• Interviews

“Unidentified Objects”, A Sci-Fi Road Trip Movie to Self-Discovery

The film Unidentified Objects takes us into a visual sci-fi and surrealistic fantasy world where the only thing more terrifying than being snatched by extra-terrestrials is to find oneself alone in the universe. It is directed by Juan Felipe Zuleta in his feature film debut.

Matthew Jeffers, who’s performed Off-Broadway and in hit TV shows such as The Marvelous Mrs. Maisel and New Amsterdam, also makes his feature debut in Unidentified Objects. His portrayal of Peter creates history as a leading man with dwarfism and the challenges that actors with disabilities still fight against today. Sarah Hay, best known for playing Claire Robbins in Flesh and Bone for which she received a Golden Globe nomination, plays a free-spirited, alien-obsessed neighbor. Together with the flamboyant gay dwarf, she hits the road on a search for their place in the universe.

This queer romance tells a platonic love story of two people who, through their isolation and loneliness, hope to find a universal connection where they matter and where they are loved.


The following interview with Jeffers and Hay was done on Zoom.

Sarah, what made you decide to become part of this project and take on this free-spirited character, Winona?

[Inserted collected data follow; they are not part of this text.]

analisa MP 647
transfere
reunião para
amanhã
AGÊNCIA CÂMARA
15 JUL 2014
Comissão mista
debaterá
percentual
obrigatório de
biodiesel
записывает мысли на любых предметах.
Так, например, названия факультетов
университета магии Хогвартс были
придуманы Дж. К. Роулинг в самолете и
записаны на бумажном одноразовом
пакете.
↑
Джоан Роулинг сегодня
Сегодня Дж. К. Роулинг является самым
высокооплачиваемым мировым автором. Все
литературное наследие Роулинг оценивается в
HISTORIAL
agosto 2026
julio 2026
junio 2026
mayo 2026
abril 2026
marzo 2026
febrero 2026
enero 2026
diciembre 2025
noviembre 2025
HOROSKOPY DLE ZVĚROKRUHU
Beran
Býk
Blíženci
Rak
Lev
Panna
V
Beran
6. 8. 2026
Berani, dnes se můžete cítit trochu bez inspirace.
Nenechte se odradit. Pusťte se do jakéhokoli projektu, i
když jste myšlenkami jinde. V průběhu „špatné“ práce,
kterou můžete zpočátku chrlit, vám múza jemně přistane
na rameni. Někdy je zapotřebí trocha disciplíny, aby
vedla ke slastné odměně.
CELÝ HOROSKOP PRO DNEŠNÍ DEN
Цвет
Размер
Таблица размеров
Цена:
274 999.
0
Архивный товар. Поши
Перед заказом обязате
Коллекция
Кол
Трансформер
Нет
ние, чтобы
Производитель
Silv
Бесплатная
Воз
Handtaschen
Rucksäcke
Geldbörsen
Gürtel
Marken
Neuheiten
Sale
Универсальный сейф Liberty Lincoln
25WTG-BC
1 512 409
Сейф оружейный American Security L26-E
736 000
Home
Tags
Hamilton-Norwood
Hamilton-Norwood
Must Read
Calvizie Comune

Hay: It was important to know who our creative team would be as there is a lot of new talent, which is very exciting yet also risky. I’ve been striving to find projects with as much meaning as other great projects which brought me to where I am today. Also, all the creative parts were so intriguing. Winona is a type of character I would have never been cast as. I also love the idea of working with new creatives who are fresh out of school with grants and are getting the uplift they need. It was impulsive, but it was the right choice.

Matthew, what thoughts ran through your mind when you first read the script and how did you transform as an actor into such a flamboyant, unique character?

Jeffers: As this was my feature debut, I was overcome with crushing self-doubt. In my bones, I was like, “I’m not going to be able to do this, I don’t have the tools.” I had a long sleepless night after reading the script analyzing Peter’s journey. I thought I was tripping and I have never done mushrooms, it felt like I was in this psychedelic trance where I was lying in bed and from the sky fell this wonderful, nuanced, complicated character that I had dreamed to play since college. So even though my self-doubt remained, a magnificent canvas opened in front of me. It was a risky character to portray for Peter is gay and I don’t identify as gay, so I started to process about how to paint this individual. I had to reinforce the idea that being an artist does not mean you have to be autobiographical and that I could do my best to honor Peter and his sexuality and his life with how I perceived the world.

How connected do you feel with outer space, the universe, with things we cannot see?

Hay: My character is in a deep search for meaning. Having had a long ballet career which consumed my entire life up until now, this idea of something bigger, finding meaning in already a very complicated universe came together in this character for me. I would also say, we definitely had a lot of favors from the universe during this shoot, considering that we were on a micro-budget from my experience. There were days we thought that we’d never get the shot, yet miraculously it happened in one take so we were very fortunate and lucky, it felt like a message from the universe to make this movie. There are two ways of looking at the universe. If you think about the unknown as something scary, you can live your life in fear, but if you just accept the fact that there is so much mystery, there’s a freedom in not knowing what’s actually out there.

Jeffers: Look, I grew up in a kind of conservative bubble and so, my idea of God was actually very known to me. God was what Judaism believes God to be and I believed that for the longest time. Since my mom passed away in 2013, it’s kind of been a precipitous pulling back from adhering to mainstream religion in general. Without sounding too woo hoo, I do believe that there is something cosmic to how we live life, to the way we are. I don’t know if there’s someone or something out there but I’m trying to stick to the belief that if you put your best foot forward then your own unique chaos will find its way.